**What you need to do:**
Rewrite the listing below with every "pie" changed to "donut" and nothing else altered. Leave out the pictures.

**Data to process:**

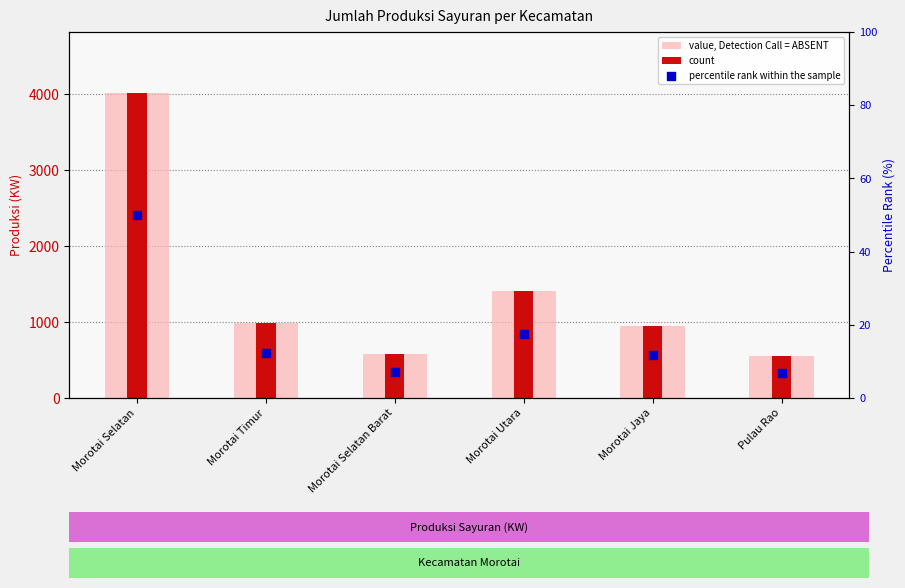

What is the total value across all series at Morotai Timur?

1998.4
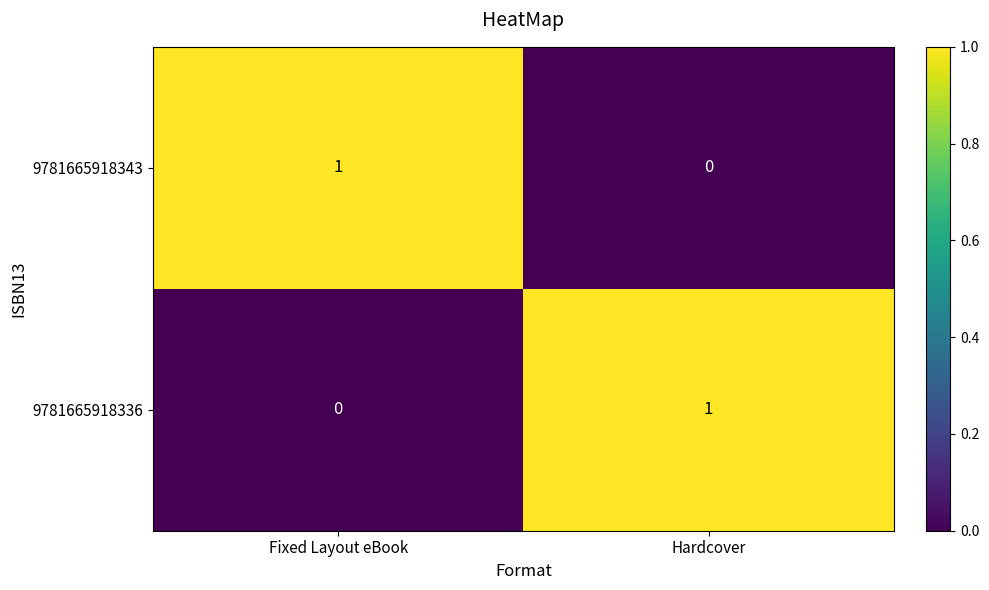

Where is 9781665918343 nearest to the value 0?

Hardcover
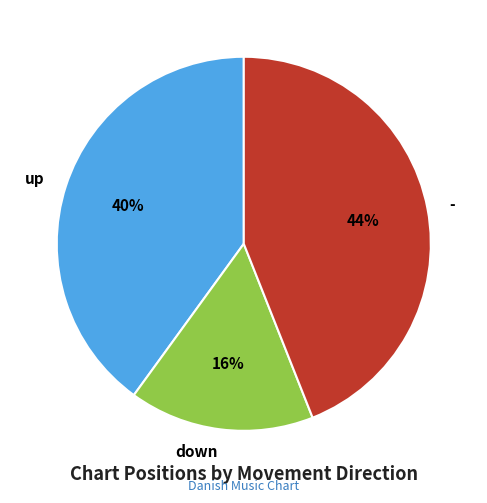

Is there any slice that represents more than half of the pie?

No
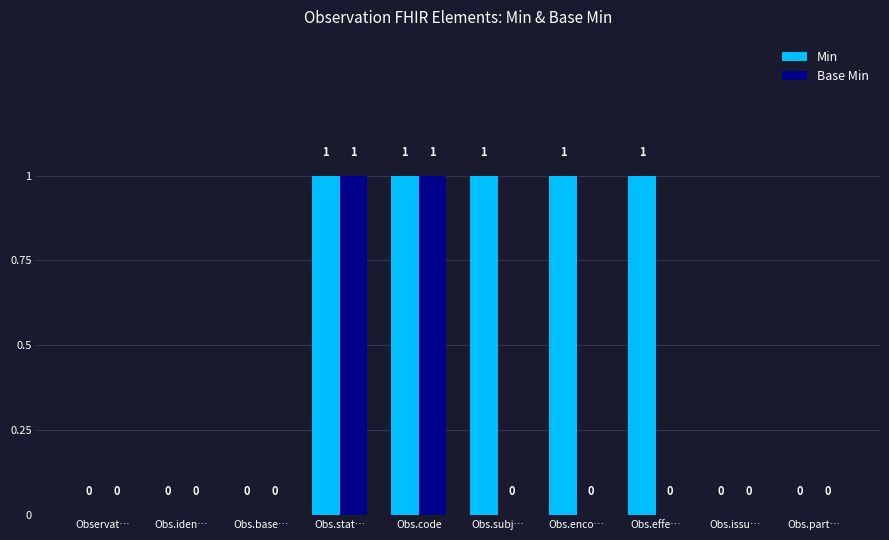

Between Obs.code and Obs.subj…, which series saw the biggest shift?

Base Min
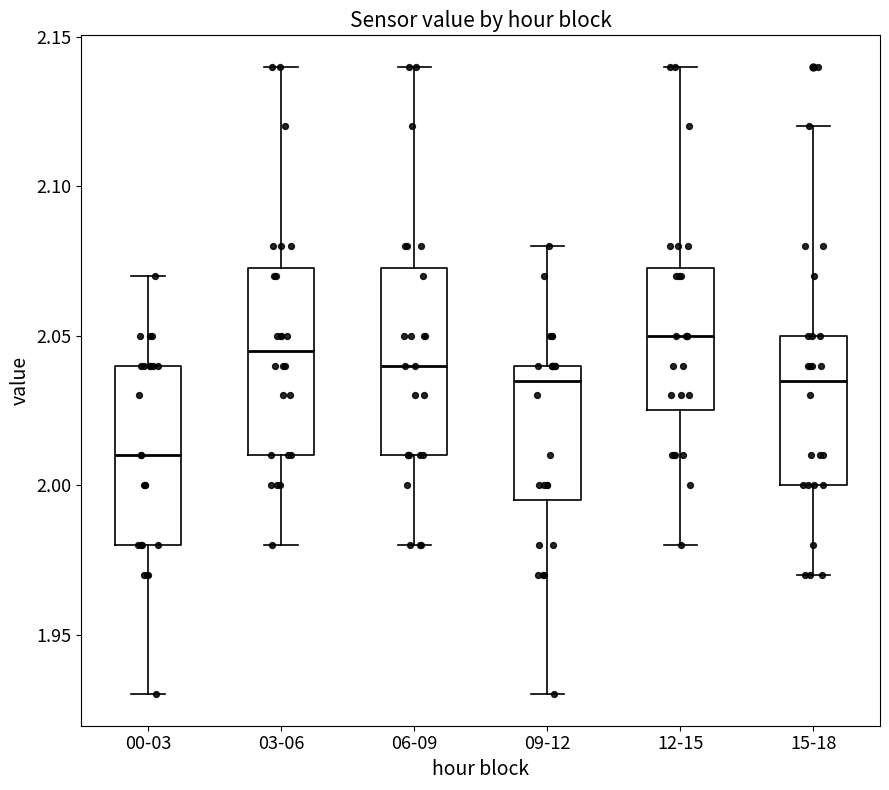

Reading left to right, transcribe this box plot: for each box, give where its median line is, the range the box spans, and where its two whiskers end, as read against the y-axis. The values are not printed on the chart, so give them approximately, as read against the axis.

00-03: median 2.010, box 1.980 to 2.040, whiskers 1.930 to 2.070
03-06: median 2.045, box 2.010 to 2.075, whiskers 1.980 to 2.140
06-09: median 2.040, box 2.010 to 2.075, whiskers 1.980 to 2.140
09-12: median 2.035, box 1.995 to 2.040, whiskers 1.930 to 2.080
12-15: median 2.050, box 2.025 to 2.075, whiskers 1.980 to 2.140
15-18: median 2.035, box 2.000 to 2.050, whiskers 1.970 to 2.120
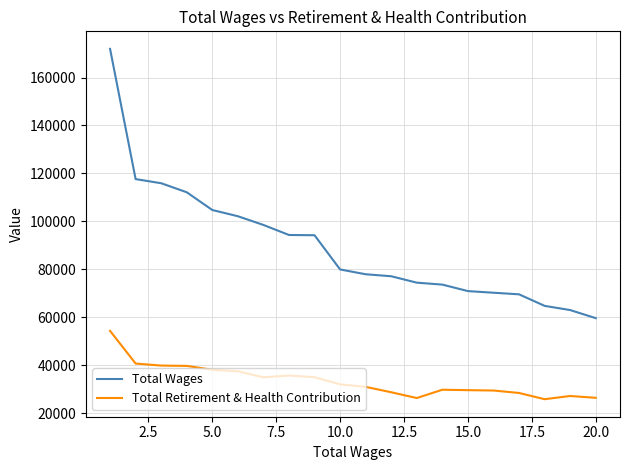

List the series in order of their overall mean, highest first.

Total Wages, Total Retirement & Health Contribution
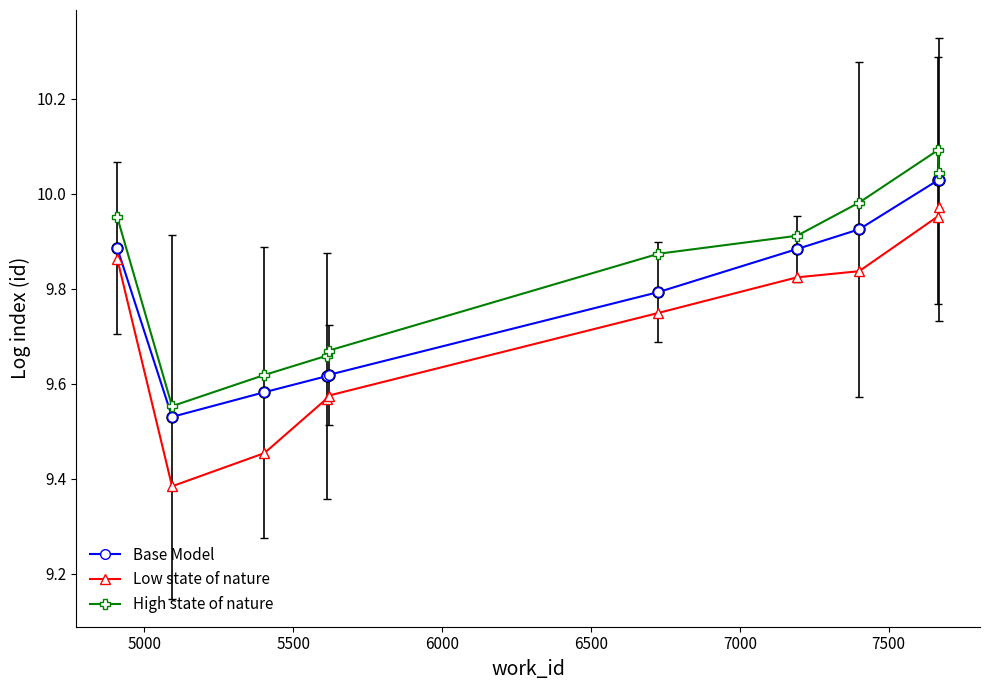

What is the difference between the second highest and second lowest values in the High state of nature series?

0.4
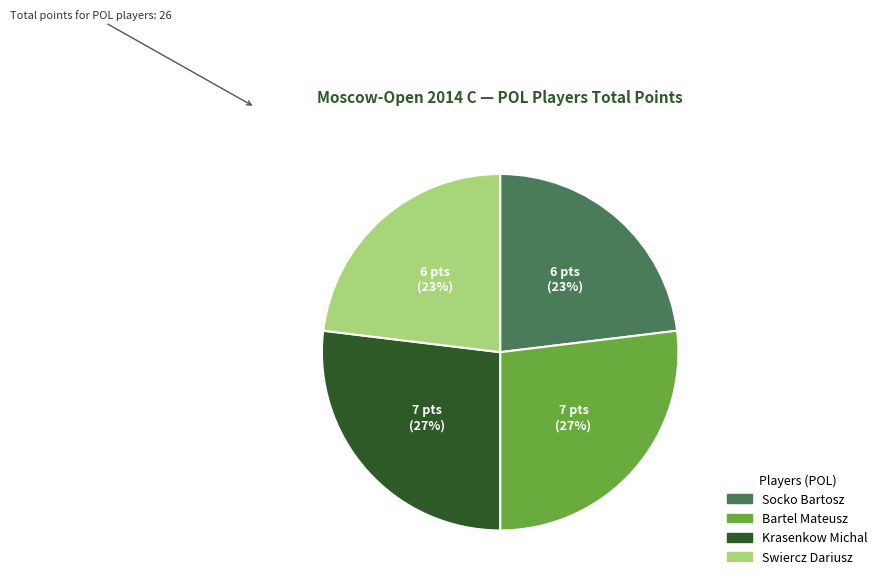

Count the number of slices in the pie.

4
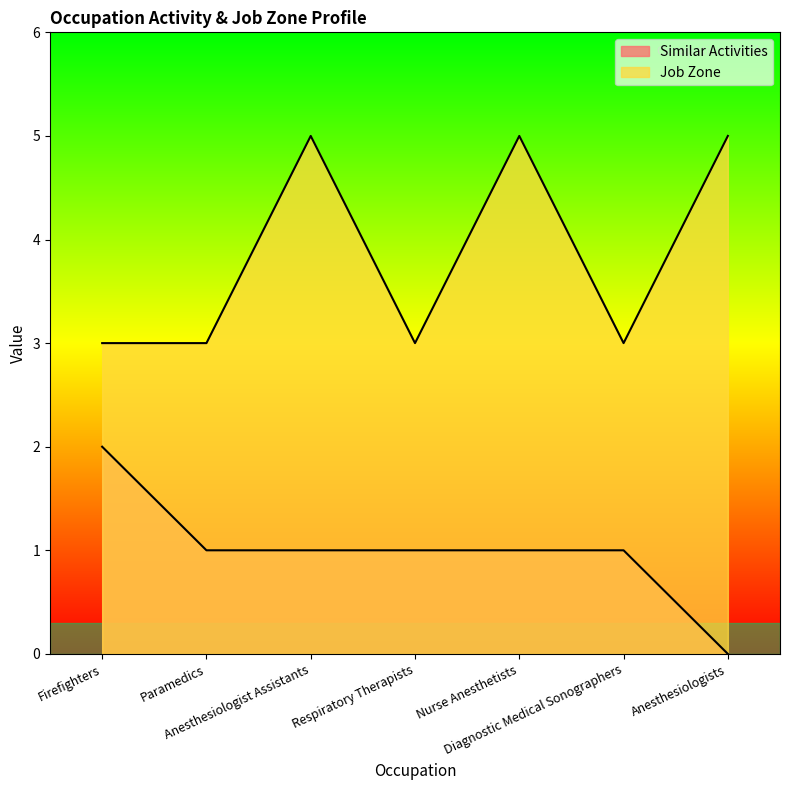

At how many categories does at least one series exceed 3?

3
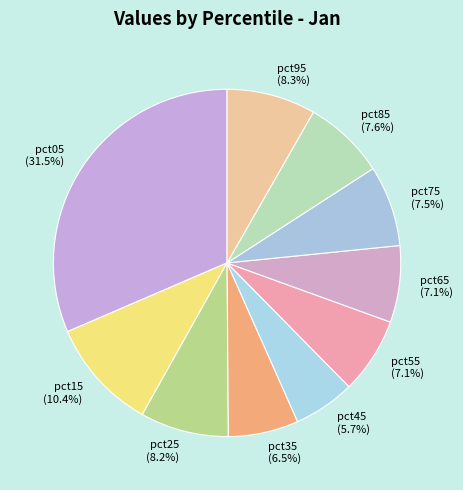

Is it true that pct95 is 8% of the pie?

True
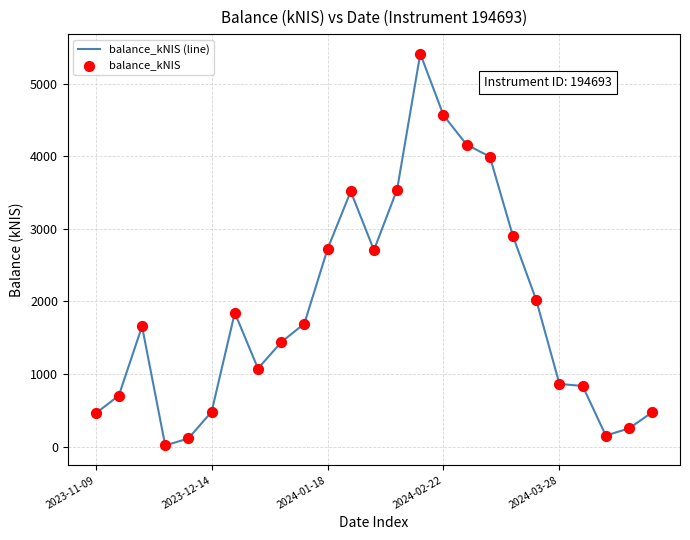

What is the maximum value shown in the chart?

5417.7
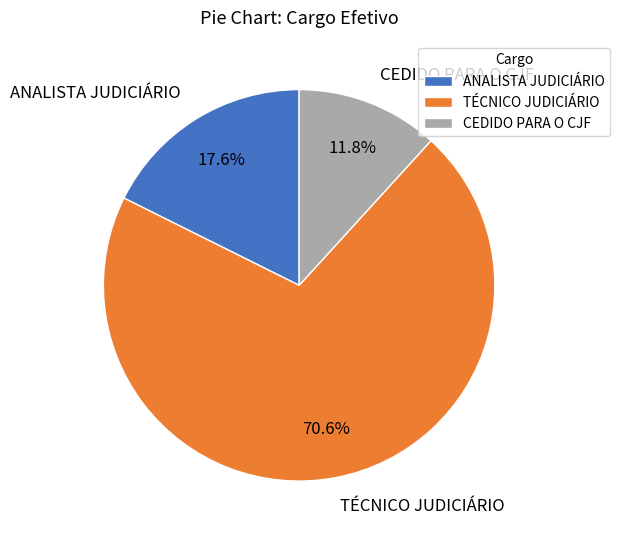

Between ANALISTA JUDICIÁRIO and TÉCNICO JUDICIÁRIO, which is larger?

TÉCNICO JUDICIÁRIO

**Exercise solution:**
What is the total value across all series at Morotai Timur?

1998.4

Where is 9781665918343 nearest to the value 0?

Hardcover

Is there any slice that represents more than half of the donut?

No

Between Obs.code and Obs.subj…, which series saw the biggest shift?

Base Min

Reading left to right, transcribe this box plot: for each box, give where its median line is, the range the box spans, and where its two whiskers end, as read against the y-axis. The values are not printed on the chart, so give them approximately, as read against the axis.

00-03: median 2.010, box 1.980 to 2.040, whiskers 1.930 to 2.070
03-06: median 2.045, box 2.010 to 2.075, whiskers 1.980 to 2.140
06-09: median 2.040, box 2.010 to 2.075, whiskers 1.980 to 2.140
09-12: median 2.035, box 1.995 to 2.040, whiskers 1.930 to 2.080
12-15: median 2.050, box 2.025 to 2.075, whiskers 1.980 to 2.140
15-18: median 2.035, box 2.000 to 2.050, whiskers 1.970 to 2.120

List the series in order of their overall mean, highest first.

Total Wages, Total Retirement & Health Contribution

What is the difference between the second highest and second lowest values in the High state of nature series?

0.4

Count the number of slices in the donut.

4

At how many categories does at least one series exceed 3?

3

Is it true that pct95 is 8% of the donut?

True

What is the maximum value shown in the chart?

5417.7

Between ANALISTA JUDICIÁRIO and TÉCNICO JUDICIÁRIO, which is larger?

TÉCNICO JUDICIÁRIO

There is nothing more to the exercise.